Uber wants to give riders a way to avoid less-safe areas, routes and drivers, judging from a patent application the company recently filed. If the company turns this innovation into a feature, it might hurt some drivers and raise concerns about bias.
The application for a patent on “Safe routing for navigation systems,” filed on June 26 and reported on by Roadshow, describes features to let ride-hailing app users prioritize safety along with things like distance, cost and trip time. The software could take several factors into consideration in calculating safety, including crime reports, the car’s condition and how often the driver swerves.
One thing the technology wouldn’t do is keep someone from getting picked up or dropped off in a given neighborhood. Uber spells that out in the application, possibly to head off charges of racial discrimination that have been raised against both the taxi and ride-hailing industries.
But it could use several possible sources to determine the relative “safety” of different areas that a route might go through. If a rider put a high priority on safety, the service might find a route that avoided those areas even though the trip would take longer.
Those sources could include crime statistics, news databases, academic databases of reports of violent conflicts in certain locations, and satellite imagery showing things like storms, fires and the effects of earthquakes. But the application also mentions some factors that can be a little more squishy, like event-listing websites — “Particular types of events may be known or believed to be less safe” — and social media, “which can be analyzed to identify (for example) sentiment about events, companies, and the like.”
Uber drivers might feel the biggest impact from the system Uber wants to patent.

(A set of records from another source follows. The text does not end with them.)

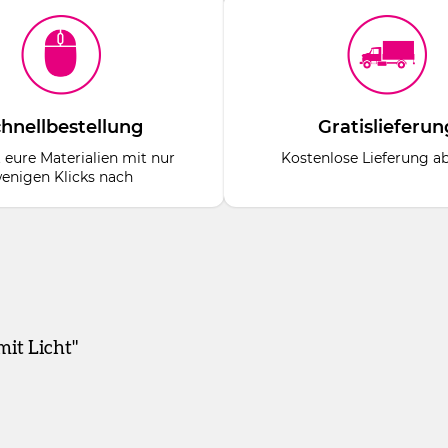
hnellbestellung
Gratislieferun
t eure Materialien mit nur
Kostenlose Lieferung a
enigen Klicks nach
it Licht"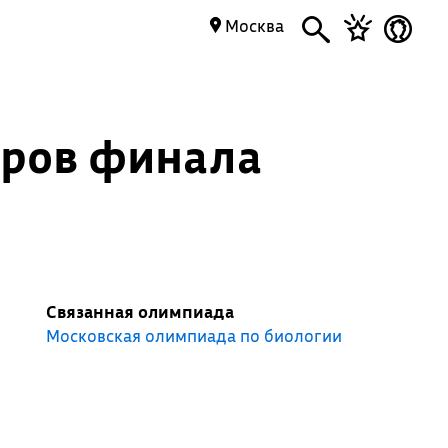
Москва
еров финала
Связанная олимпиада
Московская олимпиада по биологии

It would allow the app to determine the safety of a ride partly by factoring in telematics data from each vehicle and driver. That could include things like speed, amount of swerving and amount of braking for individual trips. This data could be used to identify dangerous parts of a road, since traffic and other factors can affect driving. But it could also be used to determine how safe it is to ride with a particular driver.
Riders can already slam their drivers by rating them on a scale of 1 to 5 after the ride. But that score reflects their experience as a whole, including whether the pickup was on time, what route the driver took and even whether the driver and customer got in a fight.

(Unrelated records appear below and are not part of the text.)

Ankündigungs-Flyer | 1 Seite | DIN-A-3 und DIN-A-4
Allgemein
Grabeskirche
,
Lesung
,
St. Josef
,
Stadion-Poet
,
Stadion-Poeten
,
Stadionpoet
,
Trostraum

What Uber seems to have come up with is a system that could automatically log what looks like less-safe driving whether riders object or not. (If a driver has a history of conflict with riders, that could also be factored in.) Plugged into customer profiles that prioritize safety, that might affect whether a driver gets offered some rides.
Even a great driver might end up at a disadvantage if their car is older or has fewer safety features than others. The technology Uber proposes could use vehicle make, model, year and condition to gauge safety.
“Certain vehicles are safer than others because some vehicles are more reliable, have better performance, are more structurally secure, have advanced safety features, and/or are less likely targets of theft,” according to the application.
Uber left its options open for how it might implement a safety preference. In addition to users specifically weighting their ride request toward safety, the company could build specific ride profiles with a preference for safety built in. Then riders could select a ride type, like “Family,” that would automatically book a ride taking some of these factors into consideration.